At my school (probably through the whole UC system, but I don't know about the other UCs), a GSR (graduate student researcher) is paid at the same rate, ~$35/hr, as a TA. I don't believe you can be both at once, though I'm not certain about that. If you're doing research unrelated to a GSR then it would be your own research towards your thesis or dissertation, so literally school work.

Sure, my experience doesn't capture everybody else's, but it does a pretty damn good job of capturing that of other students who had a TA or GSR position because I've worked in both of those positions within the last two years at the UC with the worst housing market.

My big issue here is that half the grad students get (in my opinion) an excellent funding package while the other half gets (objectively) jackshit. If you're lucky and get a funded position like a TAship or GSRship, you're on easy street (relatively speaking). If you're unlucky and you can't get such a position, not only will you be unable to find a job that pays nearly the hourly rate TAs make, you'll also have to pay for your own tuition and fees (which are covered for TAs/GSRs/GSIs and cost $6000+ per 10 week quarter otherwise).

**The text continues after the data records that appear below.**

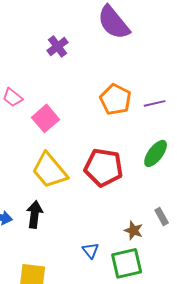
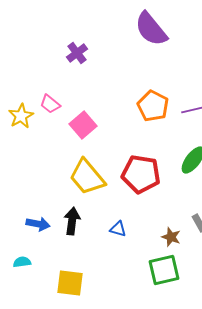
purple cross: (58, 46) -> (77, 53), moved
blue triangle: (91, 250) -> (118, 229), moved, turned -36

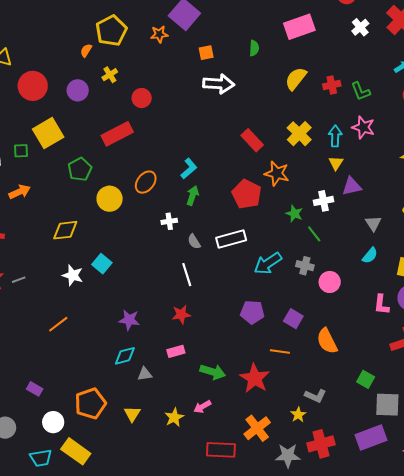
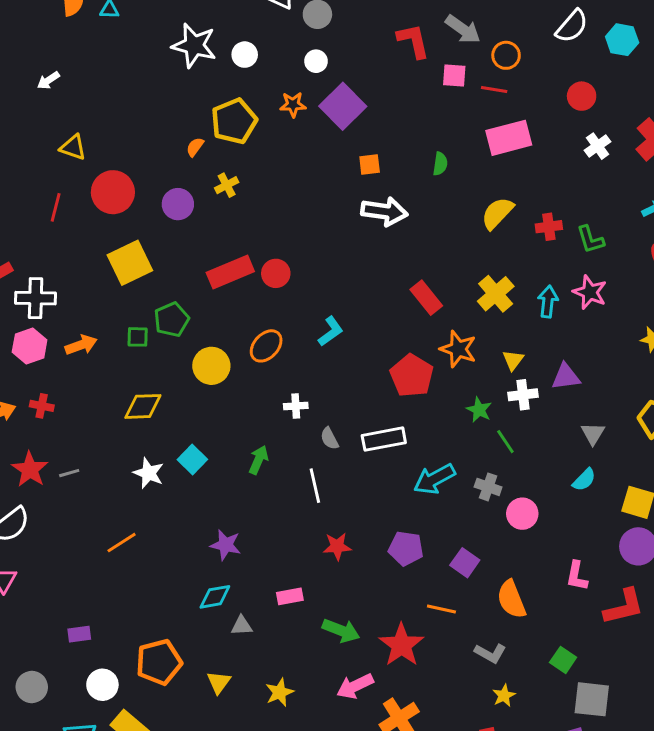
orange star: (159, 34) -> (293, 105), moved
red circle: (142, 98) -> (276, 273), moved
green square: (21, 151) -> (138, 337), moved
yellow triangle: (336, 163) -> (513, 360), moved
green arrow: (193, 196) -> (258, 460), moved
pink L-shape: (381, 305) -> (577, 576), moved
red star: (181, 314) -> (337, 546), moved
purple rectangle: (35, 389) -> (79, 634), turned -42
gray L-shape: (315, 396) -> (490, 653), moved
pink arrow: (202, 407) -> (355, 686), moved, size x1.4
yellow star: (298, 415) -> (504, 696), moved

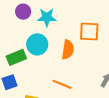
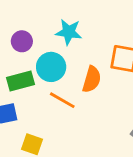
purple circle: (23, 12) -> (22, 41), moved
orange line: (62, 84) -> (62, 100), moved

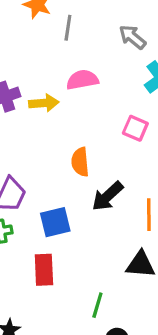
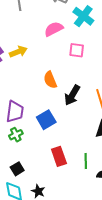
pink semicircle: (82, 80) -> (54, 29), moved
red rectangle: (44, 270) -> (59, 156), moved

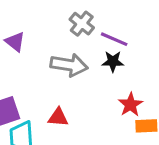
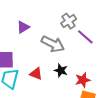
purple triangle: (15, 42) -> (23, 27), moved, turned 32
black star: (113, 61) -> (61, 70), moved

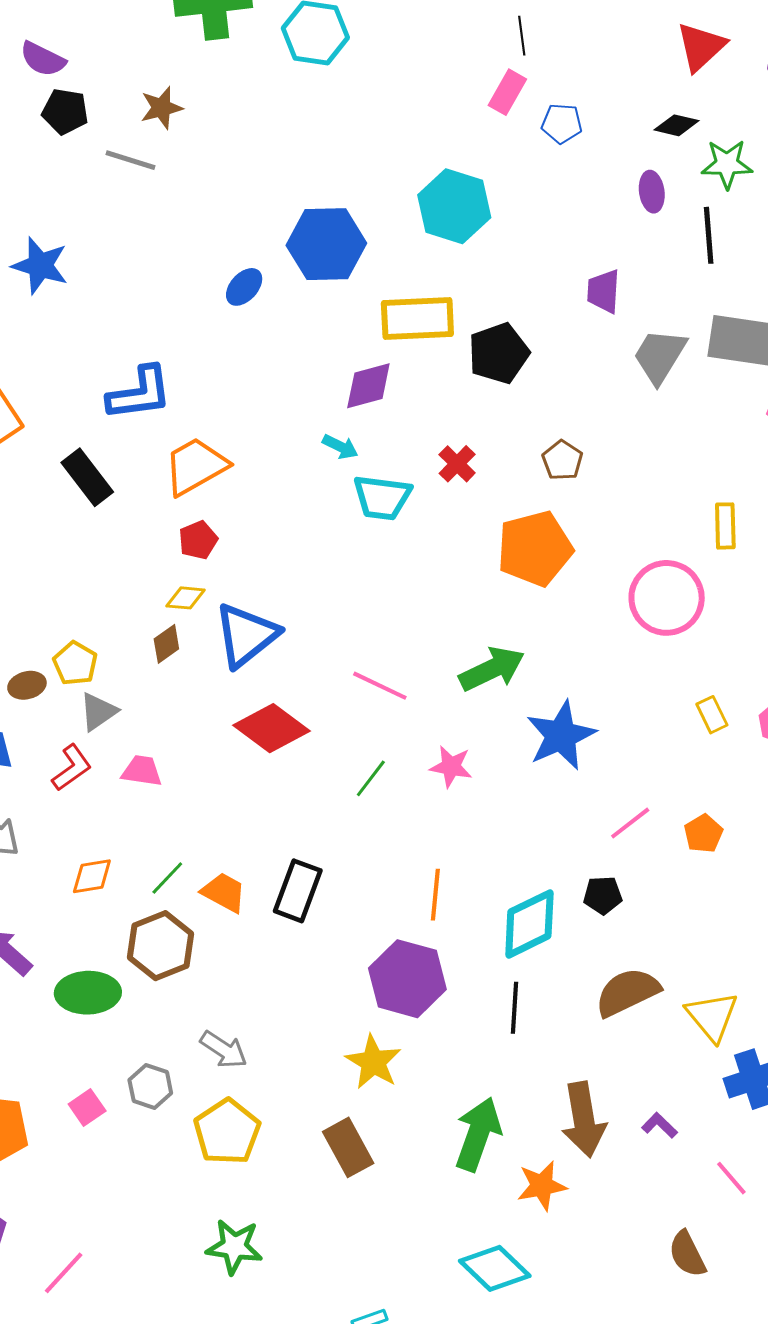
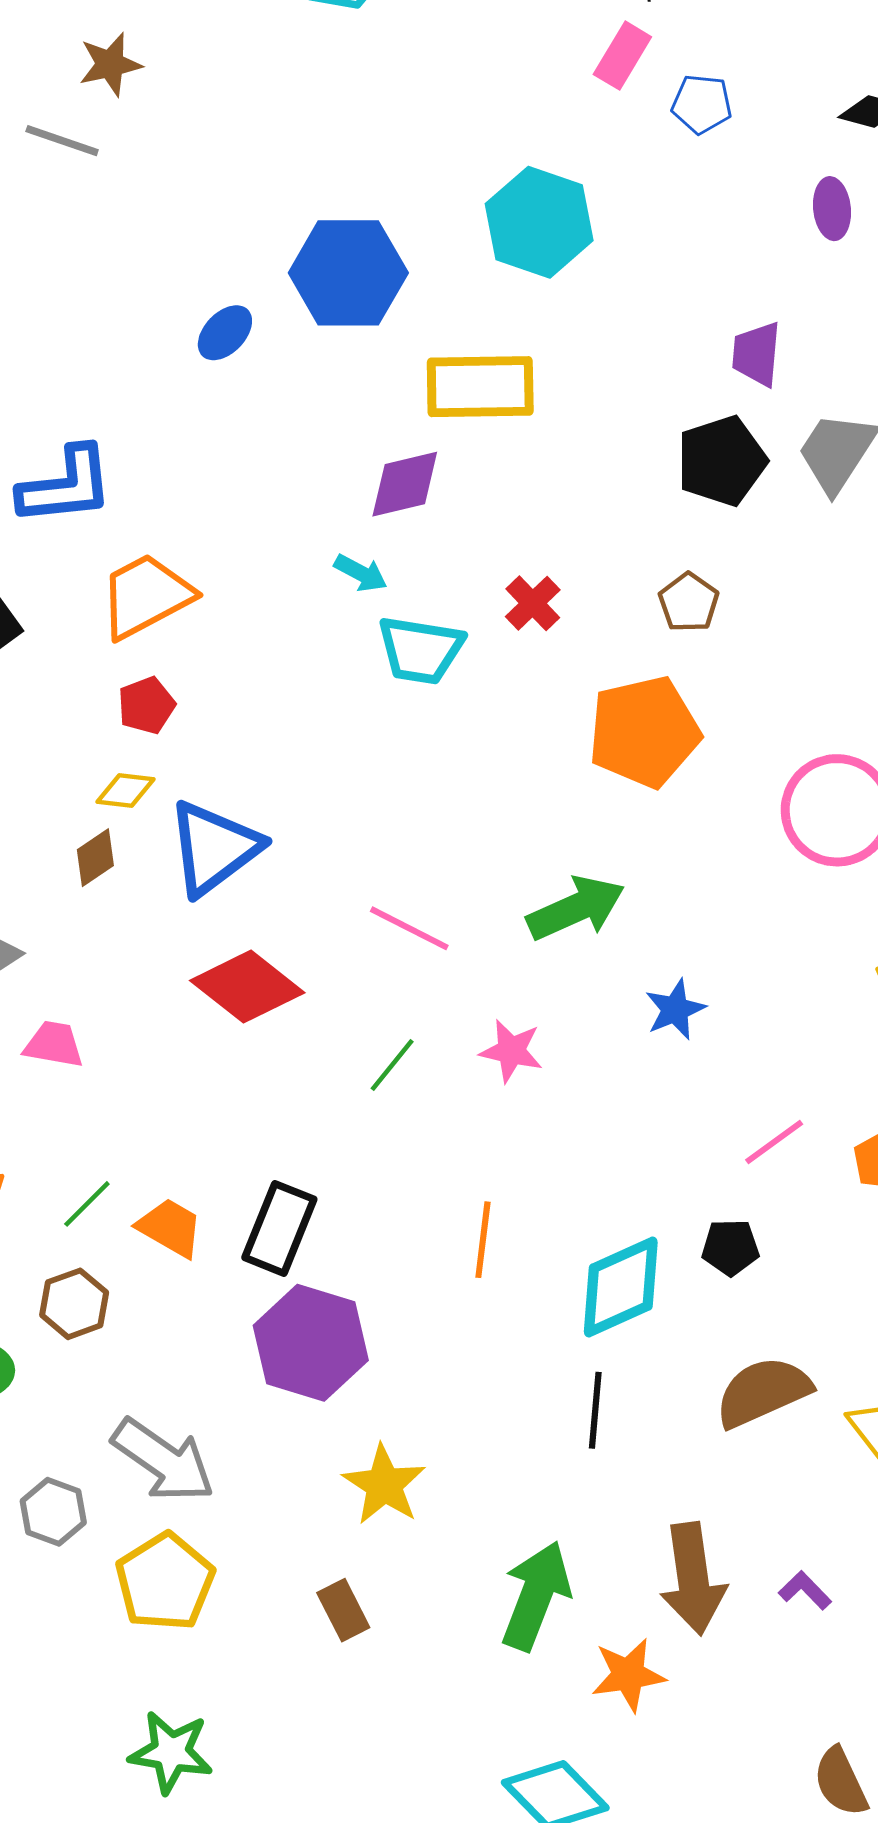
black pentagon: (499, 353) -> (722, 461), moved
blue star: (561, 735) -> (675, 1009), size x0.6
brown hexagon: (161, 946) -> (74, 1304), size x0.7
purple hexagon: (407, 979) -> (311, 1343), moved
gray arrow: (224, 1050) -> (163, 1460), size x1.5
brown rectangle: (348, 1147) -> (343, 1610), size x0.7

Instead of making the schools affordable for the students, they've just been constantly upping the compensation for the subset of the students that have funded positions. They could build more affordable on-campus housing or reduce tuition for all grad students or just generally make any attempt at making the process affordable, rather than jacking up the price of everything and then giving some students the ability to pay for it.